The healthcare disconnect
— Darrell West is vice president and director of governance studies at the Brookings Institution and the author of Digital Medicine: Health Care in the Internet Era. The views expressed are his own. —
It is not the first time Washington has been disconnected from the general public, but recent discussions over healthcare reform reveal a D.C. establishment fixated on arguments not central to the general public.
The air waves are filled with clashing claims over the so-called public option whereby Medicare would be expanded to include more Americans. Proponents claim this is the best way to cover most Americans currently without coverage and drive down costs by creating competition for private insurance companies.
Opponents complain about a “government-run” health system and bureaucrats coming between physicians and patients.
According to pollster Geoffrey Garin, though, voters do not have a big problem with the public option, or employer or individual mandates requiring coverage. A recent New York Times/CBS News survey found that 72 percent of Americans support a “government administered health insurance plan” similar to Medicare and 59 percent believe the government would do a better job than private insurance companies in holding down health care costs.
The problem, from the voter standpoint, is how to pay for reform. With costs estimated to top $1 trillion and federal budget deficits already having sky-rocketed, people want to know who pays and how changes will affect their personal medical care. It matters to them whether the bill for coverage expansion comes in the form of higher taxes on sodas, alcohol, tobacco, or employer benefits or reduced spending on physicians, hospitals, and other health providers. With personal finances under great strain due to the recession, the public is not in a particularly generous mood.

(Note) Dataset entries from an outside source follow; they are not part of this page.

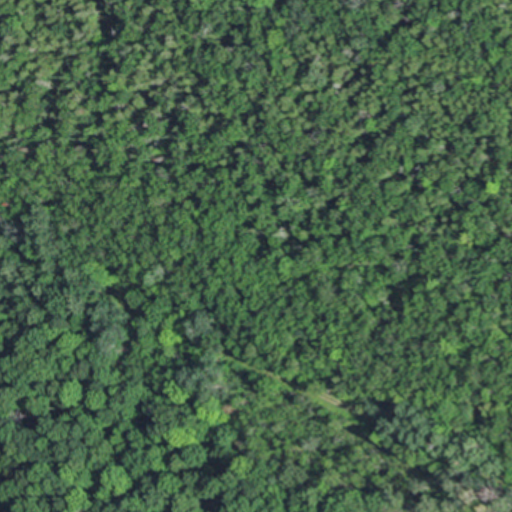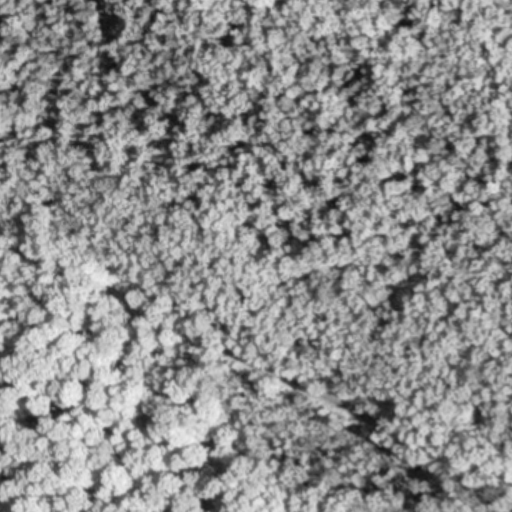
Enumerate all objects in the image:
road: (256, 360)
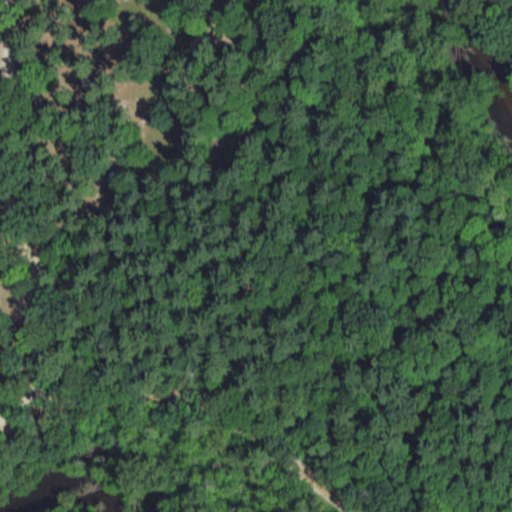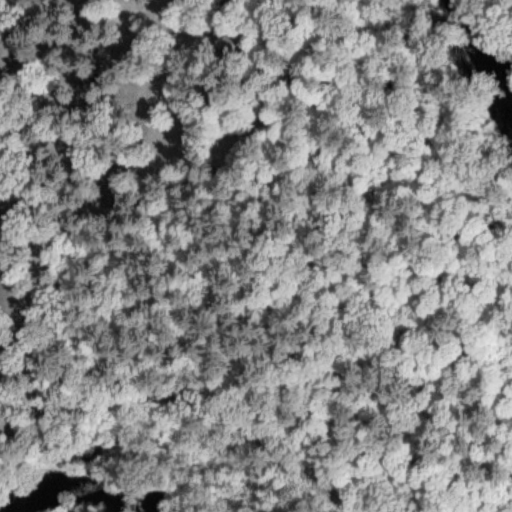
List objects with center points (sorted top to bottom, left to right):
building: (95, 79)
building: (119, 187)
road: (14, 204)
road: (194, 226)
park: (255, 255)
river: (339, 276)
road: (196, 396)
river: (182, 436)
river: (29, 493)
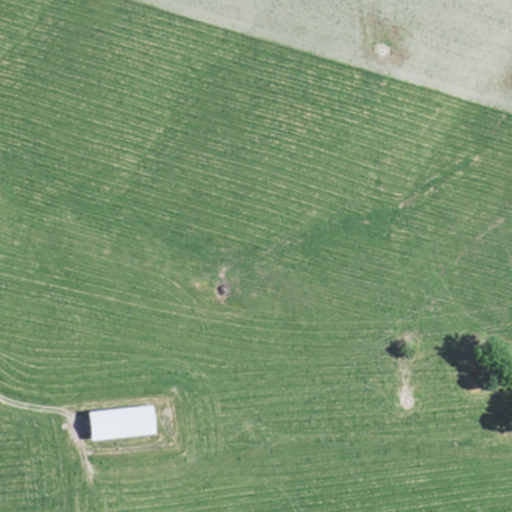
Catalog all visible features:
building: (125, 421)
road: (236, 447)
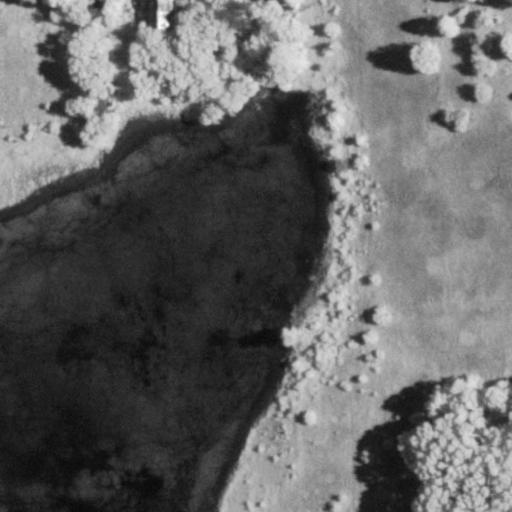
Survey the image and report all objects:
building: (165, 15)
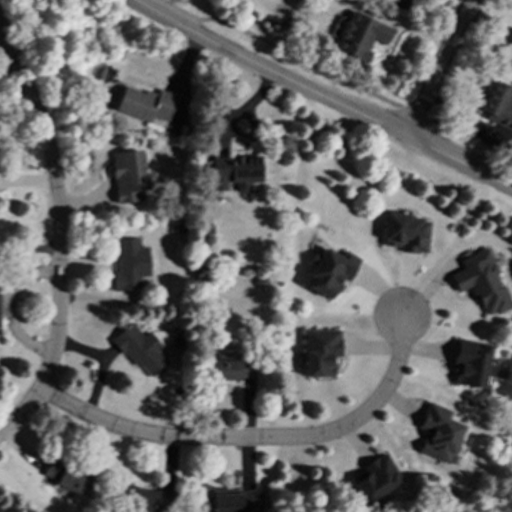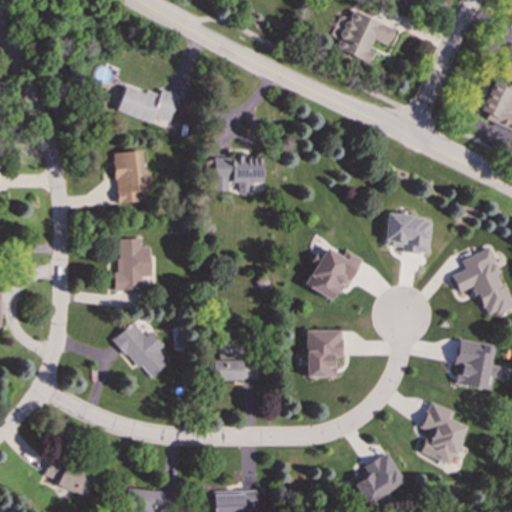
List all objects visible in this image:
building: (360, 36)
building: (361, 36)
road: (440, 66)
road: (333, 76)
road: (321, 96)
building: (145, 105)
building: (146, 105)
building: (498, 105)
building: (498, 105)
road: (51, 159)
building: (234, 170)
building: (235, 171)
building: (128, 178)
building: (129, 178)
building: (405, 232)
building: (405, 233)
road: (30, 249)
building: (129, 264)
building: (129, 265)
building: (330, 272)
building: (330, 272)
building: (482, 282)
building: (483, 282)
road: (11, 307)
building: (139, 349)
building: (140, 350)
building: (320, 352)
building: (321, 352)
road: (103, 363)
building: (473, 365)
building: (474, 365)
road: (46, 377)
building: (441, 434)
building: (441, 434)
road: (257, 437)
building: (68, 475)
building: (68, 476)
building: (377, 478)
building: (377, 479)
building: (148, 500)
building: (148, 500)
building: (232, 501)
building: (233, 502)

The greatest fear people have, according to public opinion experts, is that their current care will suffer. Seventy-seven percent of Americans are satisfied with the medical coverage they currently receive. While they are interested in expanding coverage, they don’t want to do so if it is really expensive or endangers their own treatment.
The best thing President Barack Obama can do is remind people that if they like their current care, they get to keep it. No one will be forced into a public plan. People can keep physicians they like. If they worry about government-run health care, they can stick with private insurance.
The biggest change from 15 years ago, when the Clinton administration attempted health care reform, is that now people worry as much about mistreatment from private insurance companies as government-sponsored health plans. The bureaucrat they fear is not just a government employee making policy decisions affecting health care, but the commercial insurer that denies claims, demands extensive paperwork and removes people from coverage due to pre-existing conditions. From the voter’s perspective, the playing field between the public and private sectors is more level than in earlier reform efforts.
New technologies furthermore give consumers greater control over medical information and treatment. Regardless of what policy decisions Washington makes, America is moving towards “consumer-directed” health care that will transform the practice of medicine. The monopoly over medical treatment held by physicians and hospitals is eroding. In the future, people will use remote sensors to monitor glucose levels and blood pressure; electronic medical records will be utilized for storing information. Information technology will produce the real long-term revolution in health care.